Could the lines from the one containing "X233759D02*" through the end of the material below be returned exactly, with nothing else?

[Opening RECORDED DATA section]

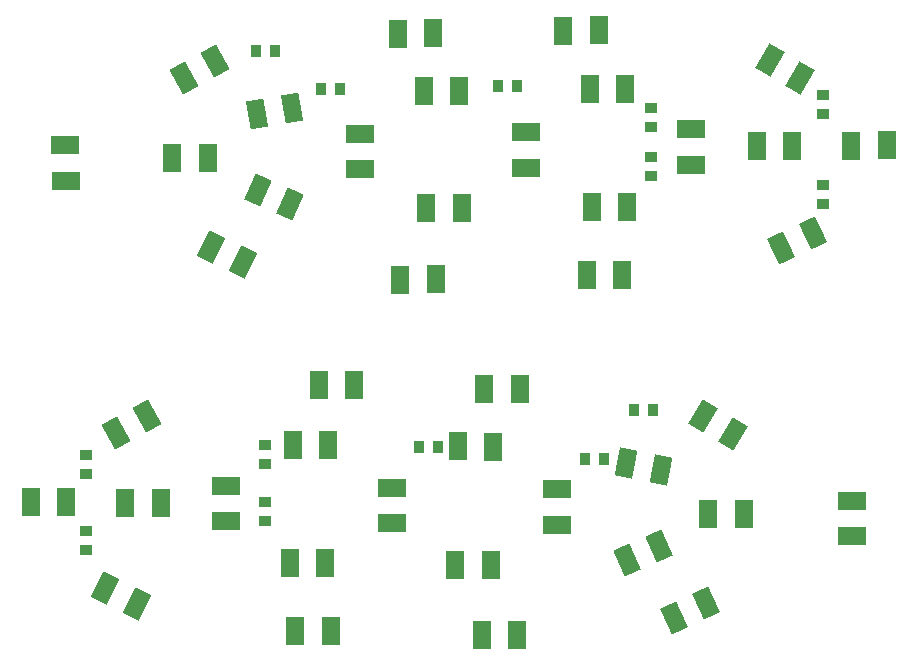
<source format=gtp>
G04 Layer_Color=8421504*
%FSLAX44Y44*%
%MOMM*%
G71*
G01*
G75*
%ADD10R,1.5000X2.4000*%
G04:AMPARAMS|DCode=11|XSize=2.4mm|YSize=1.5mm|CornerRadius=0mm|HoleSize=0mm|Usage=FLASHONLY|Rotation=179.000|XOffset=0mm|YOffset=0mm|HoleType=Round|Shape=Rectangle|*
%AMROTATEDRECTD11*
4,1,4,1.2129,0.7289,1.1867,-0.7708,-1.2129,-0.7289,-1.1867,0.7708,1.2129,0.7289,0.0*
%
%ADD11ROTATEDRECTD11*%

%ADD12R,1.1000X0.9000*%
%ADD13R,2.4000X1.5000*%
%ADD14R,0.9000X1.1000*%
G04:AMPARAMS|DCode=15|XSize=2.4mm|YSize=1.5mm|CornerRadius=0mm|HoleSize=0mm|Usage=FLASHONLY|Rotation=119.000|XOffset=0mm|YOffset=0mm|HoleType=Round|Shape=Rectangle|*
%AMROTATEDRECTD15*
4,1,4,1.2377,-0.6859,-0.0742,-1.4131,-1.2377,0.6859,0.0742,1.4131,1.2377,-0.6859,0.0*
%
%ADD15ROTATEDRECTD15*%

G04:AMPARAMS|DCode=16|XSize=2.4mm|YSize=1.5mm|CornerRadius=0mm|HoleSize=0mm|Usage=FLASHONLY|Rotation=294.500|XOffset=0mm|YOffset=0mm|HoleType=Round|Shape=Rectangle|*
%AMROTATEDRECTD16*
4,1,4,-1.1801,0.7809,0.1848,1.4030,1.1801,-0.7809,-0.1848,-1.4030,-1.1801,0.7809,0.0*
%
%ADD16ROTATEDRECTD16*%

G04:AMPARAMS|DCode=17|XSize=2.4mm|YSize=1.5mm|CornerRadius=0mm|HoleSize=0mm|Usage=FLASHONLY|Rotation=89.500|XOffset=0mm|YOffset=0mm|HoleType=Round|Shape=Rectangle|*
%AMROTATEDRECTD17*
4,1,4,0.7395,-1.2065,-0.7604,-1.1934,-0.7395,1.2065,0.7604,1.1934,0.7395,-1.2065,0.0*
%
%ADD17ROTATEDRECTD17*%

G04:AMPARAMS|DCode=18|XSize=2.4mm|YSize=1.5mm|CornerRadius=0mm|HoleSize=0mm|Usage=FLASHONLY|Rotation=64.000|XOffset=0mm|YOffset=0mm|HoleType=Round|Shape=Rectangle|*
%AMROTATEDRECTD18*
4,1,4,0.1480,-1.4073,-1.2001,-0.7498,-0.1480,1.4073,1.2001,0.7498,0.1480,-1.4073,0.0*
%
%ADD18ROTATEDRECTD18*%

G04:AMPARAMS|DCode=19|XSize=2.4mm|YSize=1.5mm|CornerRadius=0mm|HoleSize=0mm|Usage=FLASHONLY|Rotation=59.000|XOffset=0mm|YOffset=0mm|HoleType=Round|Shape=Rectangle|*
%AMROTATEDRECTD19*
4,1,4,0.0248,-1.4149,-1.2609,-0.6423,-0.0248,1.4149,1.2609,0.6423,0.0248,-1.4149,0.0*
%
%ADD19ROTATEDRECTD19*%

G04:AMPARAMS|DCode=20|XSize=2.4mm|YSize=1.5mm|CornerRadius=0mm|HoleSize=0mm|Usage=FLASHONLY|Rotation=89.000|XOffset=0mm|YOffset=0mm|HoleType=Round|Shape=Rectangle|*
%AMROTATEDRECTD20*
4,1,4,0.7289,-1.2129,-0.7708,-1.1867,-0.7289,1.2129,0.7708,1.1867,0.7289,-1.2129,0.0*
%
%ADD20ROTATEDRECTD20*%

G04:AMPARAMS|DCode=21|XSize=2.4mm|YSize=1.5mm|CornerRadius=0mm|HoleSize=0mm|Usage=FLASHONLY|Rotation=79.000|XOffset=0mm|YOffset=0mm|HoleType=Round|Shape=Rectangle|*
%AMROTATEDRECTD21*
4,1,4,0.5072,-1.3211,-0.9652,-1.0349,-0.5072,1.3211,0.9652,1.0349,0.5072,-1.3211,0.0*
%
%ADD21ROTATEDRECTD21*%

G04:AMPARAMS|DCode=22|XSize=2.4mm|YSize=1.5mm|CornerRadius=0mm|HoleSize=0mm|Usage=FLASHONLY|Rotation=294.000|XOffset=0mm|YOffset=0mm|HoleType=Round|Shape=Rectangle|*
%AMROTATEDRECTD22*
4,1,4,-1.1732,0.7912,0.1971,1.4013,1.1732,-0.7912,-0.1971,-1.4013,-1.1732,0.7912,0.0*
%
%ADD22ROTATEDRECTD22*%

G04:AMPARAMS|DCode=24|XSize=2.4mm|YSize=1.5mm|CornerRadius=0mm|HoleSize=0mm|Usage=FLASHONLY|Rotation=280.000|XOffset=0mm|YOffset=0mm|HoleType=Round|Shape=Rectangle|*
%AMROTATEDRECTD24*
4,1,4,-0.9470,1.0515,0.5302,1.3120,0.9470,-1.0515,-0.5302,-1.3120,-0.9470,1.0515,0.0*
%
%ADD24ROTATEDRECTD24*%

G04:AMPARAMS|DCode=25|XSize=2.4mm|YSize=1.5mm|CornerRadius=0mm|HoleSize=0mm|Usage=FLASHONLY|Rotation=1.000|XOffset=0mm|YOffset=0mm|HoleType=Round|Shape=Rectangle|*
%AMROTATEDRECTD25*
4,1,4,-1.1867,-0.7708,-1.2129,0.7289,1.1867,0.7708,1.2129,-0.7289,-1.1867,-0.7708,0.0*
%
%ADD25ROTATEDRECTD25*%

G04:AMPARAMS|DCode=26|XSize=2.4mm|YSize=1.5mm|CornerRadius=0mm|HoleSize=0mm|Usage=FLASHONLY|Rotation=271.000|XOffset=0mm|YOffset=0mm|HoleType=Round|Shape=Rectangle|*
%AMROTATEDRECTD26*
4,1,4,-0.7708,1.1867,0.7289,1.2129,0.7708,-1.1867,-0.7289,-1.2129,-0.7708,1.1867,0.0*
%
%ADD26ROTATEDRECTD26*%

G04:AMPARAMS|DCode=27|XSize=2.4mm|YSize=1.5mm|CornerRadius=0mm|HoleSize=0mm|Usage=FLASHONLY|Rotation=295.500|XOffset=0mm|YOffset=0mm|HoleType=Round|Shape=Rectangle|*
%AMROTATEDRECTD27*
4,1,4,-1.1936,0.7602,0.1603,1.4060,1.1936,-0.7602,-0.1603,-1.4060,-1.1936,0.7602,0.0*
%
%ADD27ROTATEDRECTD27*%

G04:AMPARAMS|DCode=28|XSize=2.4mm|YSize=1.5mm|CornerRadius=0mm|HoleSize=0mm|Usage=FLASHONLY|Rotation=240.000|XOffset=0mm|YOffset=0mm|HoleType=Round|Shape=Rectangle|*
%AMROTATEDRECTD28*
4,1,4,-0.0495,1.4142,1.2495,0.6642,0.0495,-1.4142,-1.2495,-0.6642,-0.0495,1.4142,0.0*
%
%ADD28ROTATEDRECTD28*%

G04:AMPARAMS|DCode=29|XSize=2.4mm|YSize=1.5mm|CornerRadius=0mm|HoleSize=0mm|Usage=FLASHONLY|Rotation=66.000|XOffset=0mm|YOffset=0mm|HoleType=Round|Shape=Rectangle|*
%AMROTATEDRECTD29*
4,1,4,0.1971,-1.4013,-1.1732,-0.7912,-0.1971,1.4013,1.1732,0.7912,0.1971,-1.4013,0.0*
%
%ADD29ROTATEDRECTD29*%

D10*
X454836Y49612D02*
D03*
X424836Y49613D02*
D03*
X294586Y210362D02*
D03*
X264586Y210362D02*
D03*
X316836Y260862D02*
D03*
X286836D02*
D03*
X122836Y161612D02*
D03*
X152836Y161612D02*
D03*
X42836Y162362D02*
D03*
X72836Y162362D02*
D03*
X296836Y53112D02*
D03*
X266836D02*
D03*
X262086Y110862D02*
D03*
X292086Y110862D02*
D03*
X402336Y109112D02*
D03*
X432336Y109112D02*
D03*
X616586Y151862D02*
D03*
X646586D02*
D03*
X516008Y512074D02*
D03*
X546008Y512073D02*
D03*
X547758Y411573D02*
D03*
X517758Y411574D02*
D03*
X375508Y510574D02*
D03*
X405508Y510574D02*
D03*
X407758Y411073D02*
D03*
X377758Y411074D02*
D03*
X162758Y453324D02*
D03*
X192759Y453324D02*
D03*
X687508Y463324D02*
D03*
X657508Y463324D02*
D03*
D11*
X208348Y176110D02*
D03*
X207825Y146115D02*
D03*
X737824Y133364D02*
D03*
X738348Y163360D02*
D03*
X488313Y143117D02*
D03*
X488836Y173112D02*
D03*
D12*
X241586Y162362D02*
D03*
Y146362D02*
D03*
X240837Y194362D02*
D03*
X240836Y210362D02*
D03*
X89336Y185612D02*
D03*
Y201612D02*
D03*
Y137862D02*
D03*
Y121862D02*
D03*
X568008Y454574D02*
D03*
Y438574D02*
D03*
Y479824D02*
D03*
Y495824D02*
D03*
X713259Y491074D02*
D03*
Y507074D02*
D03*
X713509Y430824D02*
D03*
Y414824D02*
D03*
D13*
X348336Y144362D02*
D03*
X348336Y174362D02*
D03*
X461758Y445323D02*
D03*
Y475324D02*
D03*
X322008Y444073D02*
D03*
X322009Y474074D02*
D03*
X602009Y477823D02*
D03*
X602009Y447824D02*
D03*
D14*
X371336Y209112D02*
D03*
X387336D02*
D03*
X512336Y198862D02*
D03*
X528336D02*
D03*
X553336Y240362D02*
D03*
X569336D02*
D03*
X454508Y514074D02*
D03*
X438508D02*
D03*
X304508Y511824D02*
D03*
X288508D02*
D03*
X249758Y544324D02*
D03*
X233759D02*
D03*
D15*
X140956Y235385D02*
D03*
X114717Y220840D02*
D03*
X172639Y521051D02*
D03*
X198878Y535596D02*
D03*
D16*
X587187Y64392D02*
D03*
X614486Y76833D02*
D03*
D17*
X456836Y257731D02*
D03*
X426837Y257993D02*
D03*
D18*
X132568Y76036D02*
D03*
X105604Y89188D02*
D03*
X222240Y364998D02*
D03*
X195277Y378149D02*
D03*
D19*
X637444Y219387D02*
D03*
X611729Y234838D02*
D03*
D20*
X434334Y209100D02*
D03*
X404339Y209624D02*
D03*
D21*
X576061Y189250D02*
D03*
X546612Y194974D02*
D03*
D22*
X547633Y112761D02*
D03*
X575040Y124963D02*
D03*
D24*
X234236Y490469D02*
D03*
X263781Y495678D02*
D03*
D25*
X72770Y434326D02*
D03*
X72247Y464321D02*
D03*
D26*
X353758Y558824D02*
D03*
X383754Y559348D02*
D03*
X513511Y354062D02*
D03*
X543506Y354585D02*
D03*
X355761Y350562D02*
D03*
X385756Y351085D02*
D03*
X493761Y561311D02*
D03*
X523756Y561836D02*
D03*
X767756Y464086D02*
D03*
X737761Y463562D02*
D03*
D27*
X677720Y377366D02*
D03*
X704797Y390281D02*
D03*
D28*
X668518Y536573D02*
D03*
X694499Y521574D02*
D03*
D29*
X262712Y414472D02*
D03*
X235305Y426675D02*
D03*
M02*

</source>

[Closing RECORDED DATA section]

▶ [RESULT OF THE TASK]
X233759D02*
D03*
D15*
X140956Y235385D02*
D03*
X114717Y220840D02*
D03*
X172639Y521051D02*
D03*
X198878Y535596D02*
D03*
D16*
X587187Y64392D02*
D03*
X614486Y76833D02*
D03*
D17*
X456836Y257731D02*
D03*
X426837Y257993D02*
D03*
D18*
X132568Y76036D02*
D03*
X105604Y89188D02*
D03*
X222240Y364998D02*
D03*
X195277Y378149D02*
D03*
D19*
X637444Y219387D02*
D03*
X611729Y234838D02*
D03*
D20*
X434334Y209100D02*
D03*
X404339Y209624D02*
D03*
D21*
X576061Y189250D02*
D03*
X546612Y194974D02*
D03*
D22*
X547633Y112761D02*
D03*
X575040Y124963D02*
D03*
D24*
X234236Y490469D02*
D03*
X263781Y495678D02*
D03*
D25*
X72770Y434326D02*
D03*
X72247Y464321D02*
D03*
D26*
X353758Y558824D02*
D03*
X383754Y559348D02*
D03*
X513511Y354062D02*
D03*
X543506Y354585D02*
D03*
X355761Y350562D02*
D03*
X385756Y351085D02*
D03*
X493761Y561311D02*
D03*
X523756Y561836D02*
D03*
X767756Y464086D02*
D03*
X737761Y463562D02*
D03*
D27*
X677720Y377366D02*
D03*
X704797Y390281D02*
D03*
D28*
X668518Y536573D02*
D03*
X694499Y521574D02*
D03*
D29*
X262712Y414472D02*
D03*
X235305Y426675D02*
D03*
M02*

</source>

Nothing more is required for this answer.